→ **WHAT YOU SHOULD DO**:
In the data below, how many lines contain the string "worn"? Give only the number.
(RECORDS PROVIDED Opens)
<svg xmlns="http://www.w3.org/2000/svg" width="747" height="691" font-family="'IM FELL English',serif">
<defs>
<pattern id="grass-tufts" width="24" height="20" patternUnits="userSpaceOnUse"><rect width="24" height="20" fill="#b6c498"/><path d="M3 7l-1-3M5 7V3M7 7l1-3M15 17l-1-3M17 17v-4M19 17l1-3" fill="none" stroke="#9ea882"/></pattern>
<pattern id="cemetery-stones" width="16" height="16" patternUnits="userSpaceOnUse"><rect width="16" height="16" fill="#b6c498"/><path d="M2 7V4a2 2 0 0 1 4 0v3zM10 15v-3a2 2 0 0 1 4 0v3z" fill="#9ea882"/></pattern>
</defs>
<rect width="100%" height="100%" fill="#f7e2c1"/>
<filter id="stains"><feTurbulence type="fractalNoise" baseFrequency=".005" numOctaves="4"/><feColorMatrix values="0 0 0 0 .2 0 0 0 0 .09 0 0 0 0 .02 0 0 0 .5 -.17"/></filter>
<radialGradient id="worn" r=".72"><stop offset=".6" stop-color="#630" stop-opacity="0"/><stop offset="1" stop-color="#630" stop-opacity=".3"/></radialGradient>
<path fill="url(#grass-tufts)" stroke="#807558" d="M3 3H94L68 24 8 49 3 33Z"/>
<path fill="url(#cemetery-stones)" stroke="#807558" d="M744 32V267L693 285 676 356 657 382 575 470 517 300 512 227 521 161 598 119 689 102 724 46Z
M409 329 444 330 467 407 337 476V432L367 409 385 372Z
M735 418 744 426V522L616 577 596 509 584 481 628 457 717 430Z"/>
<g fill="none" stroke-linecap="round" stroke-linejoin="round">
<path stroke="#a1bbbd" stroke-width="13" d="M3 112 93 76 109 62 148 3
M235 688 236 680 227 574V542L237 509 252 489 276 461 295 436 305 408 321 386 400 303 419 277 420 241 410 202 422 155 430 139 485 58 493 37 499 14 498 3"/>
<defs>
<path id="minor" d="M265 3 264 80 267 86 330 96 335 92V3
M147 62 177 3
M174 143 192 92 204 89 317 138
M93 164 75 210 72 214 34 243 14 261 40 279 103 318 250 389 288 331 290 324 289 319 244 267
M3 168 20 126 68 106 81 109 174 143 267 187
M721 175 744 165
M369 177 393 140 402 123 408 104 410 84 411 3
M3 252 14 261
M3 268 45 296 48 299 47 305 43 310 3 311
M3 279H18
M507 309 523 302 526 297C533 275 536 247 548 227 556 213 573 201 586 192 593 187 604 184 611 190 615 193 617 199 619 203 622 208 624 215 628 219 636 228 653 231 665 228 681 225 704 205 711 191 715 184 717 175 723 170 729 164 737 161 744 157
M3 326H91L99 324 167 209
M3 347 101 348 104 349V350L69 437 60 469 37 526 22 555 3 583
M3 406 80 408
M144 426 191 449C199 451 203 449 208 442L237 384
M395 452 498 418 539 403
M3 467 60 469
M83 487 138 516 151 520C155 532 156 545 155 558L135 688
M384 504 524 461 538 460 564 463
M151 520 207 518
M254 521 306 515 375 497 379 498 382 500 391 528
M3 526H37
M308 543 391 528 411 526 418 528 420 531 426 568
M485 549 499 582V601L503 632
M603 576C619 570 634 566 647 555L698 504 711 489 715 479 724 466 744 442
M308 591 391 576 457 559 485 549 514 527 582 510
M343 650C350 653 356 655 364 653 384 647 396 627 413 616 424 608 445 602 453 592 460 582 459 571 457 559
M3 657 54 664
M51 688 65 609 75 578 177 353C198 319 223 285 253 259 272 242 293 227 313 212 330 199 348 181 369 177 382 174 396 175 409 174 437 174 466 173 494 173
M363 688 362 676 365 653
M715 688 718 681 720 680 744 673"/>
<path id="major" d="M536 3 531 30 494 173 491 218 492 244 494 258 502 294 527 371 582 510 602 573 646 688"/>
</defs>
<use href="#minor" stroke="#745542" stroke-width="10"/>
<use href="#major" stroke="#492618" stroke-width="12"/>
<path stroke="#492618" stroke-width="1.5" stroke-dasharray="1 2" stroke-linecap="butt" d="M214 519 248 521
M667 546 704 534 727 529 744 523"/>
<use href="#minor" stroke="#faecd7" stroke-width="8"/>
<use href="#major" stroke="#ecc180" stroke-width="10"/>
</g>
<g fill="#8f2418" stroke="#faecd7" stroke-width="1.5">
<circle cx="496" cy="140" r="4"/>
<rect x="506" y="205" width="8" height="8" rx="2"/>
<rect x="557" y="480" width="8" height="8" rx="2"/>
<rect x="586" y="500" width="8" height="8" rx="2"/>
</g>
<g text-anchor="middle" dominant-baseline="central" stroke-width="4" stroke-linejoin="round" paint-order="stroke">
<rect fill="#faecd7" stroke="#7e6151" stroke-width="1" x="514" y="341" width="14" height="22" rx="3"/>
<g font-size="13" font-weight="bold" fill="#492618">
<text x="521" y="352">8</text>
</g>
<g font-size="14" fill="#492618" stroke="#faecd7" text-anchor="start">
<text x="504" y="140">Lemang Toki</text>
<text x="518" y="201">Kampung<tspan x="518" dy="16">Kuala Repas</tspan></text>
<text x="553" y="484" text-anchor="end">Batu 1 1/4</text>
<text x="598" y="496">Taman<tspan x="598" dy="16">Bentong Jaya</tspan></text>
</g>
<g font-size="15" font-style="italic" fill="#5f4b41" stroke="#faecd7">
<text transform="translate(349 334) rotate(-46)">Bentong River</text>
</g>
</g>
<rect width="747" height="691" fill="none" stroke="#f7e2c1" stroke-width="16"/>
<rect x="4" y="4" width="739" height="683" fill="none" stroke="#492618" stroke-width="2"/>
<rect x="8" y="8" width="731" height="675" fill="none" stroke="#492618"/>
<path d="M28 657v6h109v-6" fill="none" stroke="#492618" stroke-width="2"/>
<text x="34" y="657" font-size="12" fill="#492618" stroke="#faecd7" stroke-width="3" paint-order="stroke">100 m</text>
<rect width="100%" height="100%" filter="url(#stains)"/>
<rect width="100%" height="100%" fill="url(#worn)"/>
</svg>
(RECORDS PROVIDED Closes)
→ **RESPONSE BOX**:
2